Est-ce que ça se déroule toujours pareil ? Une tâche stable est automatisable. Une tâche dont chaque occurrence est un cas particulier ne l'est pas — vous passerez plus de temps à gérer les exceptions qu'à faire le travail.
Est-ce que quelqu'un attend pendant ce temps ? Une tâche qui bloque quelqu'un d'autre — un client, un collègue — vaut plus que sa durée brute. Le coût réel inclut l'attente qu'elle provoque en aval.
Est-ce que le processus est bon ? La question qui décide vraiment. Si le processus lui-même est mal fichu, l'automatiser revient à payer pour exécuter plus vite quelque chose qu'il fallait supprimer.
La règle de décision
Croisez la fréquence et la stabilité.
Fréquent et stable : automatisez, c'est le terrain naturel.
Fréquent et instable : ne l'automatisez pas encore. Stabilisez d'abord — souvent, l'instabilité vient d'un manque de règle plutôt que d'une vraie diversité des cas. Une fois la règle posée, revenez.
Rare et stable : documentez plutôt qu'automatiser. Une procédure écrite coûte une heure et ne se maintient pas.
Rare et instable : laissez tranquille. C'est du travail humain, et c'est très bien.
Les trois cas où il vaut mieux s'abstenir
Quand l'étape ne devrait pas exister. Une validation que personne ne lit, un tableau que personne n'ouvre, une confirmation qui double une autre confirmation. Supprimez au lieu d'automatiser. C'est le gain le plus rentable qui existe : il est immédiat et il ne se maintient pas.

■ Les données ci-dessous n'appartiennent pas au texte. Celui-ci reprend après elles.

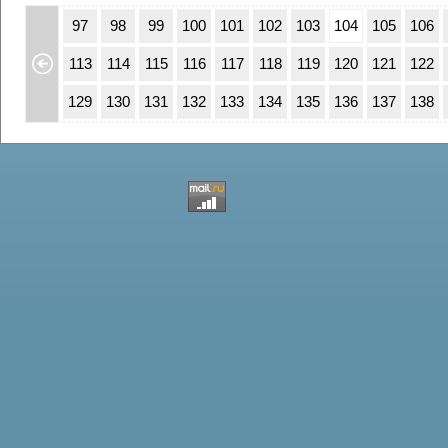
63
64
97
98
99
100
101
102
103
104
105
106
79
80
113
114
115
116
117
118
119
120
121
122
95
96
129
130
131
132
133
134
135
136
137
138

Quand personne ne s'en occupera après. Une automatisation vit : les process changent, les outils se mettent à jour, les cas particuliers apparaissent. Si personne n'est identifié pour la faire vivre, elle se dégradera en silence — et une mécanique dégradée à laquelle on fait encore confiance est plus dangereuse que pas de mécanique du tout.

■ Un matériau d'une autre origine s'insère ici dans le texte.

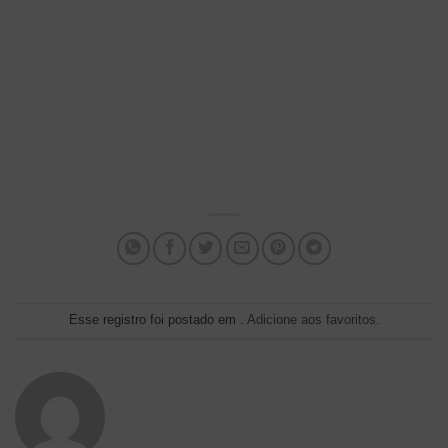
Esse registro foi postado em .
Adicione aos favoritos
.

Quand l'erreur coûte cher et n'est pas détectable. Certaines tâches tolèrent mal l'automatisation parce qu'une erreur y passe inaperçue et se propage. Avant d'automatiser, demandez toujours : si ça se trompe, est-ce qu'on le voit ? Si la réponse est non, ajoutez un point de contrôle humain ou renoncez.
Et l'IA, dans tout ça ?
L'automatisation classique et l'IA ne répondent pas à la même question, et on les confond souvent.
L'automatisation exécute une règle. Si ceci, alors cela. Elle est prévisible, vérifiable, peu coûteuse à maintenir. C'est le bon choix chaque fois que la règle peut s'écrire.
L'IA traite ce qui ne s'écrit pas en règles : comprendre une demande formulée en langage naturel, résumer, classer selon des critères flous, rédiger un premier jet. Elle est plus puissante et moins prévisible — ce qui veut dire qu'elle demande un contrôle plus attentif.
La bonne question n'est donc pas « est-ce qu'on met de l'IA », mais « est-ce que cette tâche s'écrit en règles ». Si oui, une automatisation simple suffira, coûtera moins cher et cassera moins souvent. Beaucoup de projets présentés comme des projets IA sont en réalité des projets d'organisation, avec un peu d'automatisation classique au bout.
Par où commencer
Prenez vos cinq tâches les plus fréquentes. Passez-les dans la grille. Une seule ressortira comme évidente — c'est celle-là qu'il faut traiter, jusqu'au bout, avant de regarder les autres.
Une transformation réussie, ce n'est pas huit chantiers ouverts. C'est un chantier terminé, dont le résultat donne envie de faire le suivant.